• _Activity_
Nothing outside the range is wanted. Repeat exactly the lines below from the one with "2. 1번이 완료됐다면 한 번에 여러 식을 계산할 수 있도록 만드세요." through the one with "- prompt 대신 HTML의 input 태그를 이용해 입력을 받으세요.".

• _Records for the exercise_
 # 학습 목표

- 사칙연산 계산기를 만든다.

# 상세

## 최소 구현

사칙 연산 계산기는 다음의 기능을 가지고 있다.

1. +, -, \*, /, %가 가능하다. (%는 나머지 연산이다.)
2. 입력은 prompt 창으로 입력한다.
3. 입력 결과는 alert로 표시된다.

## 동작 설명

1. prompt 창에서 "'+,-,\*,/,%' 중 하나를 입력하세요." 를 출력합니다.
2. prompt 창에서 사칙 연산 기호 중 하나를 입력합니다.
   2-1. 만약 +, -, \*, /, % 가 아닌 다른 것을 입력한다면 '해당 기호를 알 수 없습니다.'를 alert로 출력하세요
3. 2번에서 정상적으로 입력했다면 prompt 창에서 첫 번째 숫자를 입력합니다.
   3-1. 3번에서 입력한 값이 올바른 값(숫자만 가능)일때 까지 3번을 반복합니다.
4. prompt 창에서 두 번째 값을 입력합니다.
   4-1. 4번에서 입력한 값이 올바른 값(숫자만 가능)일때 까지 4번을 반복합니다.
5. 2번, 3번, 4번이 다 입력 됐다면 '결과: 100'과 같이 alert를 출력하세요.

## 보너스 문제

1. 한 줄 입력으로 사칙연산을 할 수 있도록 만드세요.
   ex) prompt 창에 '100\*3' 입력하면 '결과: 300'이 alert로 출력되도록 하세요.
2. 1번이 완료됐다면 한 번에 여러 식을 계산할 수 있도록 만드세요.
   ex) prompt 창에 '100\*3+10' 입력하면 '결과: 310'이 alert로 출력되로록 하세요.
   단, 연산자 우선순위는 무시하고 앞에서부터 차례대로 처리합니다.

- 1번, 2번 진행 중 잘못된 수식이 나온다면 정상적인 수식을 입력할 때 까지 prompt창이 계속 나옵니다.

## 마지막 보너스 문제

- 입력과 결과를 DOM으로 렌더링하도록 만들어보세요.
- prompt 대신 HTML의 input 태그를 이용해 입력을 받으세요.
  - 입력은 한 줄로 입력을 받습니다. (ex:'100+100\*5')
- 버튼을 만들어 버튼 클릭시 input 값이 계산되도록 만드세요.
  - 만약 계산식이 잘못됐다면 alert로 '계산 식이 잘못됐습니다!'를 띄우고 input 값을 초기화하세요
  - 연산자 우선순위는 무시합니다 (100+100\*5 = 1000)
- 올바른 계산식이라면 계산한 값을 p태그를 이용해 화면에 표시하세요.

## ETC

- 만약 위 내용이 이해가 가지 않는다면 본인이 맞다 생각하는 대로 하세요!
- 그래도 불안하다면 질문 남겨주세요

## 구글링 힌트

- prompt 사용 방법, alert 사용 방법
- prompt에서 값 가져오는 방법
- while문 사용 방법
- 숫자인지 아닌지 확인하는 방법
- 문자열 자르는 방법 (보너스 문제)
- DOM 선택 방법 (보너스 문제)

---

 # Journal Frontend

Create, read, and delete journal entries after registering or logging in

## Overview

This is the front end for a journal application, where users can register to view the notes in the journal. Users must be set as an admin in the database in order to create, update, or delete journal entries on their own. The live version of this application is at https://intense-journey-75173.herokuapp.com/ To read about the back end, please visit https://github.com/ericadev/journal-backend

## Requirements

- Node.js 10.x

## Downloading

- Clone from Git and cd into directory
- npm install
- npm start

• _Finished exercise_
2. 1번이 완료됐다면 한 번에 여러 식을 계산할 수 있도록 만드세요.
   ex) prompt 창에 '100\*3+10' 입력하면 '결과: 310'이 alert로 출력되로록 하세요.
   단, 연산자 우선순위는 무시하고 앞에서부터 차례대로 처리합니다.

- 1번, 2번 진행 중 잘못된 수식이 나온다면 정상적인 수식을 입력할 때 까지 prompt창이 계속 나옵니다.

## 마지막 보너스 문제

- 입력과 결과를 DOM으로 렌더링하도록 만들어보세요.
- prompt 대신 HTML의 input 태그를 이용해 입력을 받으세요.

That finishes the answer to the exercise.